# TO DO
Return the lines that run from the beginning of the entries to the line holding "thumb tip: (961, 917)", inclusive, and drop the pictures.

[[ RECORDS FOR THIS TASK open ]]

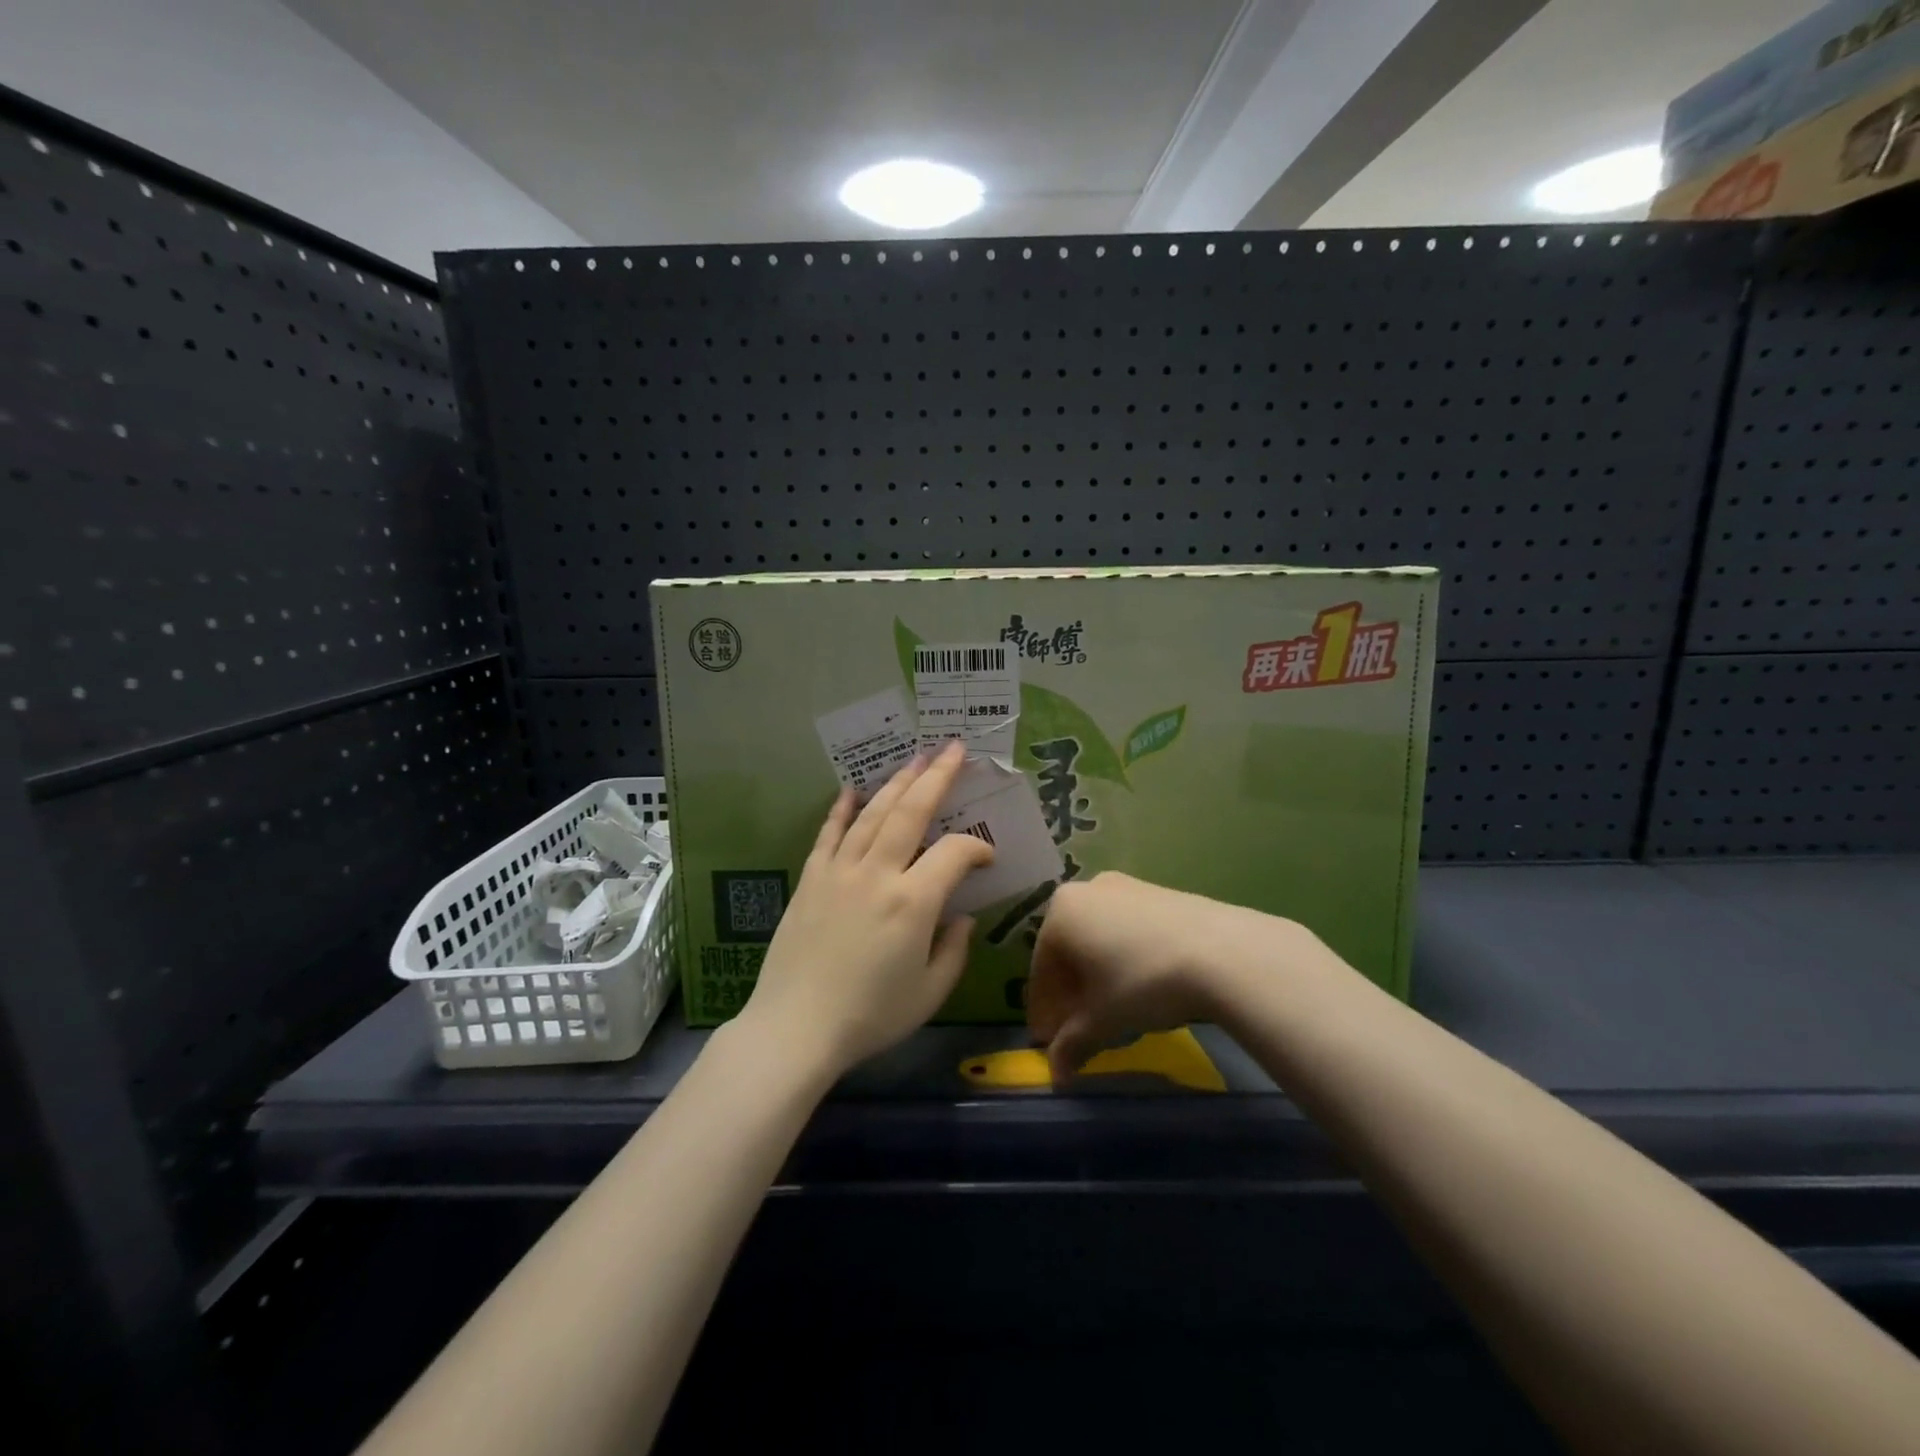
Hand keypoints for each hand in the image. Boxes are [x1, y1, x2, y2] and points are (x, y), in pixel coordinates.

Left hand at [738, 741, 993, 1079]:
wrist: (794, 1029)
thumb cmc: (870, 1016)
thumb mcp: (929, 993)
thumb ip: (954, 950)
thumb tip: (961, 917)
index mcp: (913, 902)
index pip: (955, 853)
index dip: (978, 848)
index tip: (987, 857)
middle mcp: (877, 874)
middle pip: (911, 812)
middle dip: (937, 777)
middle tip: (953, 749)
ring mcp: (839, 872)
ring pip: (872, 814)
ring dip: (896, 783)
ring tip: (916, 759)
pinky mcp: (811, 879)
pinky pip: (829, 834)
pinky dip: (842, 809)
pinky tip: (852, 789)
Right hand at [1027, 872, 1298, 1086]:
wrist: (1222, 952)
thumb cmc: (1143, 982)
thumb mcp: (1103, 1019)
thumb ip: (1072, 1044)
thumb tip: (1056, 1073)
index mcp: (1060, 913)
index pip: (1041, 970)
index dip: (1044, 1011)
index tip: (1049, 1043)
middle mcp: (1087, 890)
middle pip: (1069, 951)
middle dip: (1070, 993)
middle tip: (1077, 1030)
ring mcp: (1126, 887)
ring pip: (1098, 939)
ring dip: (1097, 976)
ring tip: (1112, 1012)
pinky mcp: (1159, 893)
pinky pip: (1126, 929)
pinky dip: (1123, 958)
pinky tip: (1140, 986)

[[ RECORDS FOR THIS TASK closed ]]

# EXPECTED OUTPUT
Hand keypoints for each hand in the image. Boxes are [x1, y1, x2, y2] and points are (x, y), in pixel coordinates.

Left hand at [738, 741, 993, 1079]:
wrist: (794, 1029)
thumb cmc: (870, 1016)
thumb mcp: (929, 993)
thumb ip: (954, 950)
thumb tip: (961, 917)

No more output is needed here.